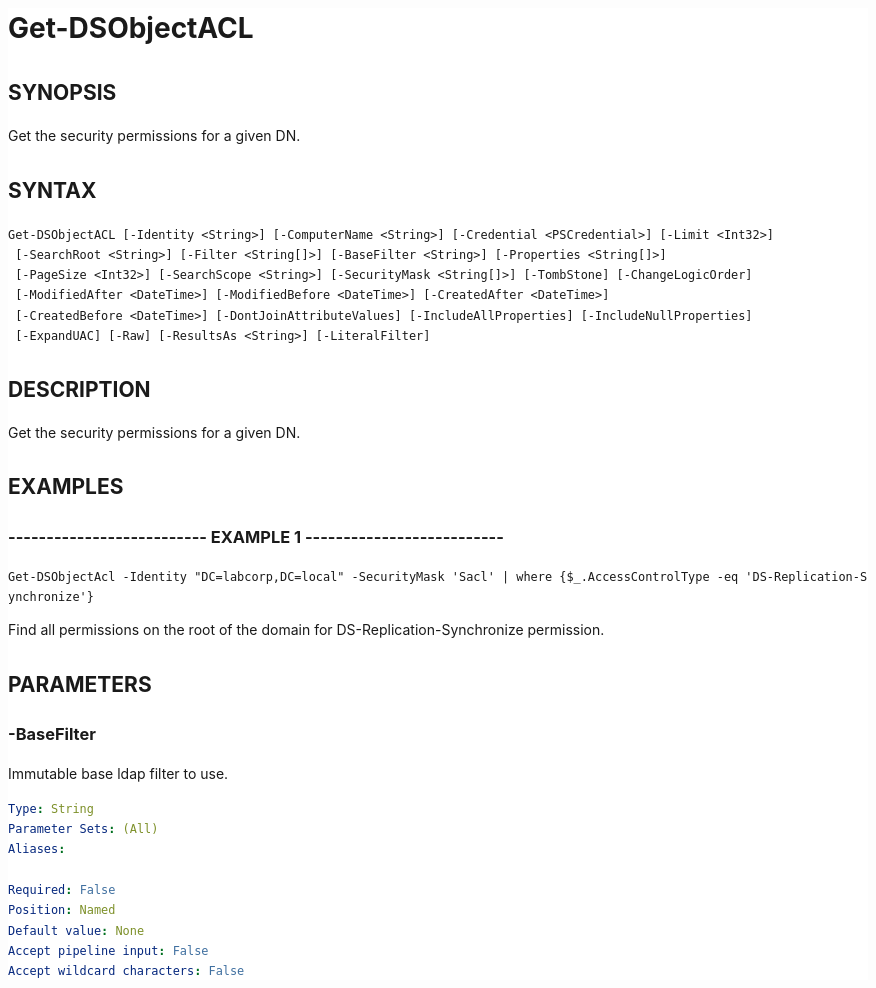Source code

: ﻿---
external help file: PSAD-help.xml
online version: https://github.com/zloeber/PSAD
schema: 2.0.0
---

# Get-DSObjectACL

## SYNOPSIS
Get the security permissions for a given DN.

## SYNTAX

```
Get-DSObjectACL [-Identity <String>] [-ComputerName <String>] [-Credential <PSCredential>] [-Limit <Int32>]
 [-SearchRoot <String>] [-Filter <String[]>] [-BaseFilter <String>] [-Properties <String[]>]
 [-PageSize <Int32>] [-SearchScope <String>] [-SecurityMask <String[]>] [-TombStone] [-ChangeLogicOrder]
 [-ModifiedAfter <DateTime>] [-ModifiedBefore <DateTime>] [-CreatedAfter <DateTime>]
 [-CreatedBefore <DateTime>] [-DontJoinAttributeValues] [-IncludeAllProperties] [-IncludeNullProperties]
 [-ExpandUAC] [-Raw] [-ResultsAs <String>] [-LiteralFilter]
```

## DESCRIPTION
Get the security permissions for a given DN.

## EXAMPLES

### -------------------------- EXAMPLE 1 --------------------------
```
Get-DSObjectAcl -Identity "DC=labcorp,DC=local" -SecurityMask 'Sacl' | where {$_.AccessControlType -eq 'DS-Replication-Synchronize'}
```

Find all permissions on the root of the domain for DS-Replication-Synchronize permission.

## PARAMETERS

### -BaseFilter
Immutable base ldap filter to use.

```yaml
Type: String
Parameter Sets: (All)
Aliases: 

Required: False
Position: Named
Default value: None
Accept pipeline input: False
Accept wildcard characters: False
```
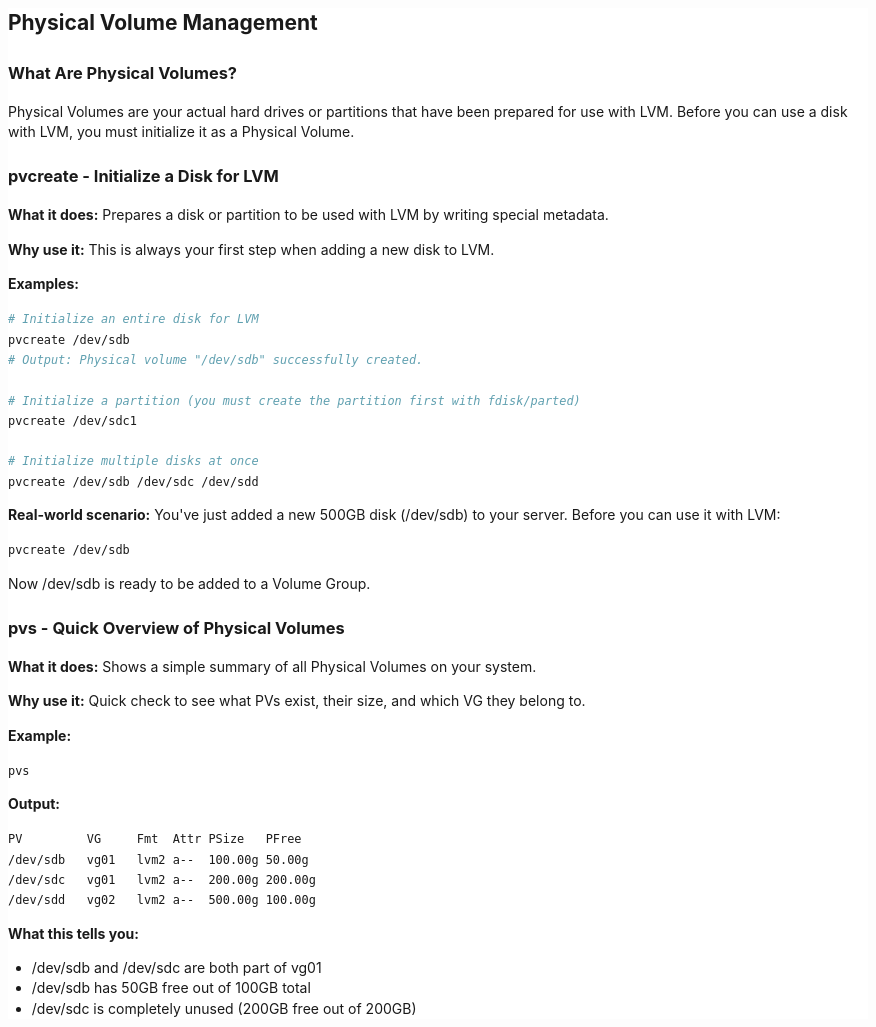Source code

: 
## Physical Volume Management

### What Are Physical Volumes?

Physical Volumes are your actual hard drives or partitions that have been prepared for use with LVM. Before you can use a disk with LVM, you must initialize it as a Physical Volume.

### pvcreate - Initialize a Disk for LVM

**What it does:** Prepares a disk or partition to be used with LVM by writing special metadata.

**Why use it:** This is always your first step when adding a new disk to LVM.

**Examples:**

```bash
# Initialize an entire disk for LVM
pvcreate /dev/sdb
# Output: Physical volume "/dev/sdb" successfully created.

# Initialize a partition (you must create the partition first with fdisk/parted)
pvcreate /dev/sdc1

# Initialize multiple disks at once
pvcreate /dev/sdb /dev/sdc /dev/sdd
```

**Real-world scenario:**
You've just added a new 500GB disk (/dev/sdb) to your server. Before you can use it with LVM:
```bash
pvcreate /dev/sdb
```
Now /dev/sdb is ready to be added to a Volume Group.

### pvs - Quick Overview of Physical Volumes

**What it does:** Shows a simple summary of all Physical Volumes on your system.

**Why use it:** Quick check to see what PVs exist, their size, and which VG they belong to.

**Example:**

```bash
pvs
```

**Output:**
```
PV         VG     Fmt  Attr PSize   PFree
/dev/sdb   vg01   lvm2 a--  100.00g 50.00g
/dev/sdc   vg01   lvm2 a--  200.00g 200.00g
/dev/sdd   vg02   lvm2 a--  500.00g 100.00g
```

**What this tells you:**
- /dev/sdb and /dev/sdc are both part of vg01
- /dev/sdb has 50GB free out of 100GB total
- /dev/sdc is completely unused (200GB free out of 200GB)
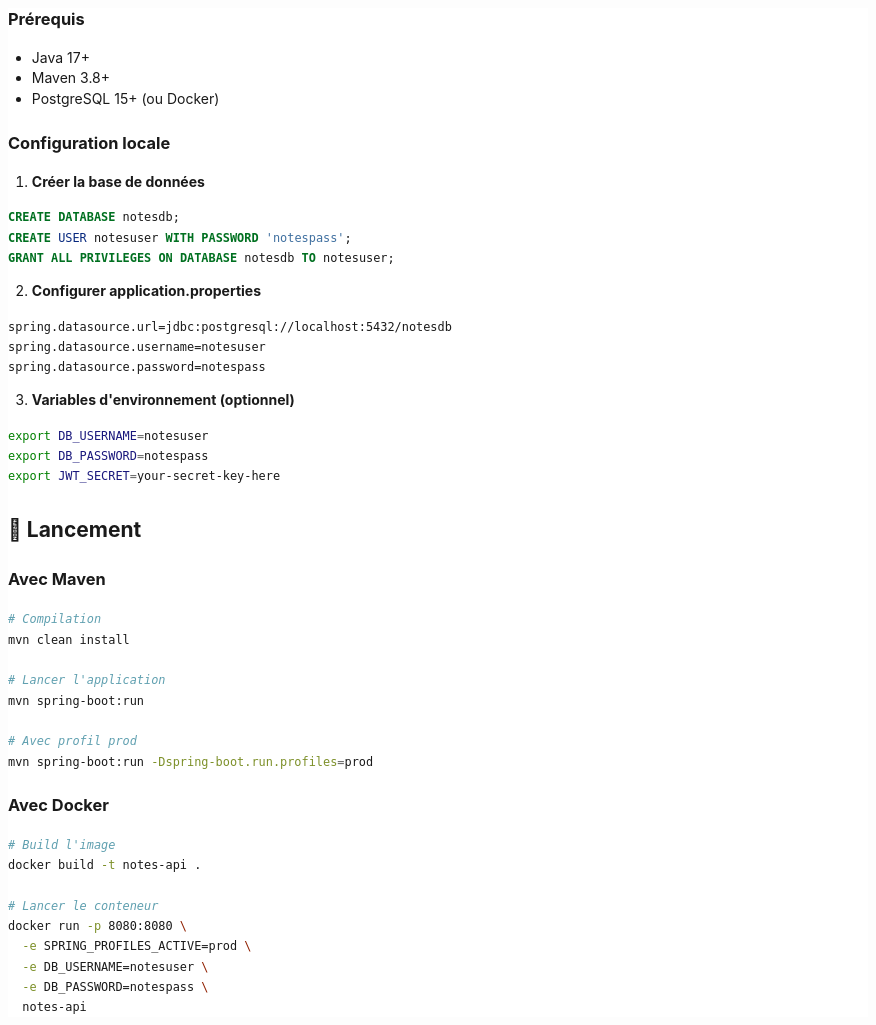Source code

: ### Prérequis

- Java 17+
- Maven 3.8+
- PostgreSQL 15+ (ou Docker)

### Configuration locale

1. **Créer la base de données**

```sql
CREATE DATABASE notesdb;
CREATE USER notesuser WITH PASSWORD 'notespass';
GRANT ALL PRIVILEGES ON DATABASE notesdb TO notesuser;
```

2. **Configurer application.properties**

```properties
spring.datasource.url=jdbc:postgresql://localhost:5432/notesdb
spring.datasource.username=notesuser
spring.datasource.password=notespass
```

3. **Variables d'environnement (optionnel)**

```bash
export DB_USERNAME=notesuser
export DB_PASSWORD=notespass
export JWT_SECRET=your-secret-key-here
```

## 🚀 Lancement

### Avec Maven

```bash
# Compilation
mvn clean install

# Lancer l'application
mvn spring-boot:run

# Avec profil prod
mvn spring-boot:run -Dspring-boot.run.profiles=prod
```

### Avec Docker

```bash
# Build l'image
docker build -t notes-api .

# Lancer le conteneur
docker run -p 8080:8080 \
  -e SPRING_PROFILES_ACTIVE=prod \
  -e DB_USERNAME=notesuser \
  -e DB_PASSWORD=notespass \
  notes-api
```
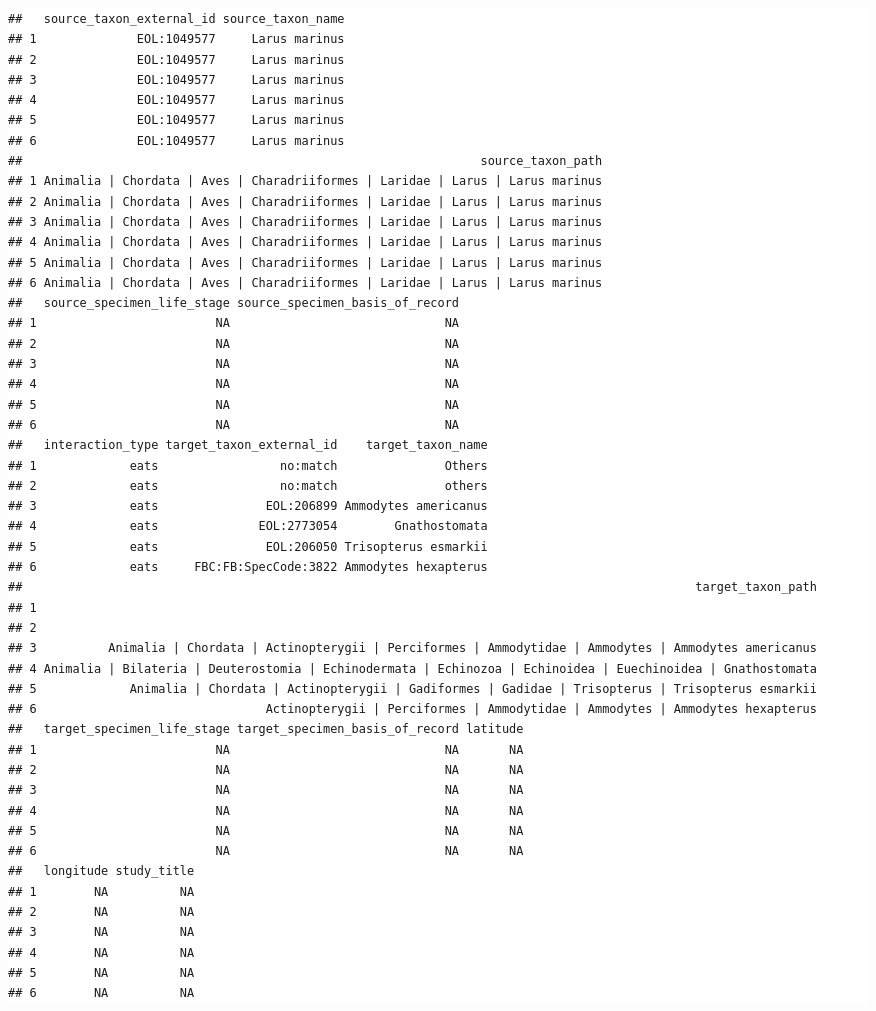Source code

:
 ```
##   source_taxon_external_id source_taxon_name
## 1              EOL:1049577     Larus marinus
## 2              EOL:1049577     Larus marinus
## 3              EOL:1049577     Larus marinus
## 4              EOL:1049577     Larus marinus
## 5              EOL:1049577     Larus marinus
## 6              EOL:1049577     Larus marinus
##                                                                source_taxon_path
## 1 Animalia | Chordata | Aves | Charadriiformes | Laridae | Larus | Larus marinus
## 2 Animalia | Chordata | Aves | Charadriiformes | Laridae | Larus | Larus marinus
## 3 Animalia | Chordata | Aves | Charadriiformes | Laridae | Larus | Larus marinus
## 4 Animalia | Chordata | Aves | Charadriiformes | Laridae | Larus | Larus marinus
## 5 Animalia | Chordata | Aves | Charadriiformes | Laridae | Larus | Larus marinus
## 6 Animalia | Chordata | Aves | Charadriiformes | Laridae | Larus | Larus marinus
##   source_specimen_life_stage source_specimen_basis_of_record
## 1                         NA                              NA
## 2                         NA                              NA
## 3                         NA                              NA
## 4                         NA                              NA
## 5                         NA                              NA
## 6                         NA                              NA
##   interaction_type target_taxon_external_id    target_taxon_name
## 1             eats                 no:match               Others
## 2             eats                 no:match               others
## 3             eats               EOL:206899 Ammodytes americanus
## 4             eats              EOL:2773054        Gnathostomata
## 5             eats               EOL:206050 Trisopterus esmarkii
## 6             eats     FBC:FB:SpecCode:3822 Ammodytes hexapterus
##                                                                                              target_taxon_path
## 1                                                                                                             
## 2                                                                                                             
## 3          Animalia | Chordata | Actinopterygii | Perciformes | Ammodytidae | Ammodytes | Ammodytes americanus
## 4 Animalia | Bilateria | Deuterostomia | Echinodermata | Echinozoa | Echinoidea | Euechinoidea | Gnathostomata
## 5             Animalia | Chordata | Actinopterygii | Gadiformes | Gadidae | Trisopterus | Trisopterus esmarkii
## 6                                Actinopterygii | Perciformes | Ammodytidae | Ammodytes | Ammodytes hexapterus
##   target_specimen_life_stage target_specimen_basis_of_record latitude
## 1                         NA                              NA       NA
## 2                         NA                              NA       NA
## 3                         NA                              NA       NA
## 4                         NA                              NA       NA
## 5                         NA                              NA       NA
## 6                         NA                              NA       NA
##   longitude study_title
## 1        NA          NA
## 2        NA          NA
## 3        NA          NA
## 4        NA          NA
## 5        NA          NA
## 6        NA          NA
```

Aim of the exercise = The reply must hold each line of the records verbatim and no pictures.

Task result =
Source code

: ﻿---
external help file: PSAD-help.xml
online version: https://github.com/zloeber/PSAD
schema: 2.0.0
---

# Get-DSObjectACL

## SYNOPSIS
Get the security permissions for a given DN.

## SYNTAX

```
Get-DSObjectACL [-Identity <String>] [-ComputerName <String>] [-Credential <PSCredential>] [-Limit <Int32>]
 [-SearchRoot <String>] [-Filter <String[]>] [-BaseFilter <String>] [-Properties <String[]>]
 [-PageSize <Int32>] [-SearchScope <String>] [-SecurityMask <String[]>] [-TombStone] [-ChangeLogicOrder]
 [-ModifiedAfter <DateTime>] [-ModifiedBefore <DateTime>] [-CreatedAfter <DateTime>]
 [-CreatedBefore <DateTime>] [-DontJoinAttributeValues] [-IncludeAllProperties] [-IncludeNullProperties]
 [-ExpandUAC] [-Raw] [-ResultsAs <String>] [-LiteralFilter]
```

## DESCRIPTION
Get the security permissions for a given DN.

## EXAMPLES

### -------------------------- EXAMPLE 1 --------------------------
```
Get-DSObjectAcl -Identity "DC=labcorp,DC=local" -SecurityMask 'Sacl' | where {$_.AccessControlType -eq 'DS-Replication-Synchronize'}
```

Find all permissions on the root of the domain for DS-Replication-Synchronize permission.

## PARAMETERS

### -BaseFilter
Immutable base ldap filter to use.

```yaml
Type: String
Parameter Sets: (All)
Aliases: 

Required: False
Position: Named
Default value: None
Accept pipeline input: False
Accept wildcard characters: False
```
Source code

: 
## Physical Volume Management

### What Are Physical Volumes?

Physical Volumes are your actual hard drives or partitions that have been prepared for use with LVM. Before you can use a disk with LVM, you must initialize it as a Physical Volume.

### pvcreate - Initialize a Disk for LVM

**What it does:** Prepares a disk or partition to be used with LVM by writing special metadata.

**Why use it:** This is always your first step when adding a new disk to LVM.

**Examples:**

```bash
# Initialize an entire disk for LVM
pvcreate /dev/sdb
# Output: Physical volume "/dev/sdb" successfully created.

# Initialize a partition (you must create the partition first with fdisk/parted)
pvcreate /dev/sdc1

# Initialize multiple disks at once
pvcreate /dev/sdb /dev/sdc /dev/sdd
```

**Real-world scenario:**
You've just added a new 500GB disk (/dev/sdb) to your server. Before you can use it with LVM:
```bash
pvcreate /dev/sdb
```
Now /dev/sdb is ready to be added to a Volume Group.

### pvs - Quick Overview of Physical Volumes

**What it does:** Shows a simple summary of all Physical Volumes on your system.

**Why use it:** Quick check to see what PVs exist, their size, and which VG they belong to.

**Example:**

```bash
pvs
```

**Output:**
```
PV         VG     Fmt  Attr PSize   PFree
/dev/sdb   vg01   lvm2 a--  100.00g 50.00g
/dev/sdc   vg01   lvm2 a--  200.00g 200.00g
/dev/sdd   vg02   lvm2 a--  500.00g 100.00g
```

**What this tells you:**
- /dev/sdb and /dev/sdc are both part of vg01
- /dev/sdb has 50GB free out of 100GB total
- /dev/sdc is completely unused (200GB free out of 200GB)
Source code

: ### Prérequis

- Java 17+
- Maven 3.8+
- PostgreSQL 15+ (ou Docker)

### Configuration locale

1. **Créer la base de données**

```sql
CREATE DATABASE notesdb;
CREATE USER notesuser WITH PASSWORD 'notespass';
GRANT ALL PRIVILEGES ON DATABASE notesdb TO notesuser;
```

2. **Configurer application.properties**

```properties
spring.datasource.url=jdbc:postgresql://localhost:5432/notesdb
spring.datasource.username=notesuser
spring.datasource.password=notespass
```

3. **Variables d'environnement (optionnel)**

```bash
export DB_USERNAME=notesuser
export DB_PASSWORD=notespass
export JWT_SECRET=your-secret-key-here
```

## 🚀 Lancement

### Avec Maven

```bash
# Compilation
mvn clean install

# Lancer l'application
mvn spring-boot:run

# Avec profil prod
mvn spring-boot:run -Dspring-boot.run.profiles=prod
```

### Avec Docker

```bash
# Build l'image
docker build -t notes-api .

# Lancer le conteneur
docker run -p 8080:8080 \
  -e SPRING_PROFILES_ACTIVE=prod \
  -e DB_USERNAME=notesuser \
  -e DB_PASSWORD=notespass \
  notes-api
```
Source code

:
 ```
##   source_taxon_external_id source_taxon_name
## 1              EOL:1049577     Larus marinus
## 2              EOL:1049577     Larus marinus
## 3              EOL:1049577     Larus marinus
## 4              EOL:1049577     Larus marinus
## 5              EOL:1049577     Larus marinus
## 6              EOL:1049577     Larus marinus
##                                                                source_taxon_path
## 1 Animalia | Chordata | Aves | Charadriiformes | Laridae | Larus | Larus marinus
## 2 Animalia | Chordata | Aves | Charadriiformes | Laridae | Larus | Larus marinus
## 3 Animalia | Chordata | Aves | Charadriiformes | Laridae | Larus | Larus marinus
## 4 Animalia | Chordata | Aves | Charadriiformes | Laridae | Larus | Larus marinus
## 5 Animalia | Chordata | Aves | Charadriiformes | Laridae | Larus | Larus marinus
## 6 Animalia | Chordata | Aves | Charadriiformes | Laridae | Larus | Larus marinus
##   source_specimen_life_stage source_specimen_basis_of_record
## 1                         NA                              NA
## 2                         NA                              NA
## 3                         NA                              NA
## 4                         NA                              NA
## 5                         NA                              NA
## 6                         NA                              NA
##   interaction_type target_taxon_external_id    target_taxon_name
## 1             eats                 no:match               Others
## 2             eats                 no:match               others
## 3             eats               EOL:206899 Ammodytes americanus
## 4             eats              EOL:2773054        Gnathostomata
## 5             eats               EOL:206050 Trisopterus esmarkii
## 6             eats     FBC:FB:SpecCode:3822 Ammodytes hexapterus
##                                                                                              target_taxon_path
## 1                                                                                                             
## 2                                                                                                             
## 3          Animalia | Chordata | Actinopterygii | Perciformes | Ammodytidae | Ammodytes | Ammodytes americanus
## 4 Animalia | Bilateria | Deuterostomia | Echinodermata | Echinozoa | Echinoidea | Euechinoidea | Gnathostomata
## 5             Animalia | Chordata | Actinopterygii | Gadiformes | Gadidae | Trisopterus | Trisopterus esmarkii
## 6                                Actinopterygii | Perciformes | Ammodytidae | Ammodytes | Ammodytes hexapterus
##   target_specimen_life_stage target_specimen_basis_of_record latitude
## 1                         NA                              NA       NA
## 2                         NA                              NA       NA
## 3                         NA                              NA       NA
## 4                         NA                              NA       NA
## 5                         NA                              NA       NA
## 6                         NA                              NA       NA
##   longitude study_title
## 1        NA          NA
## 2        NA          NA
## 3        NA          NA
## 4        NA          NA
## 5        NA          NA
## 6        NA          NA
```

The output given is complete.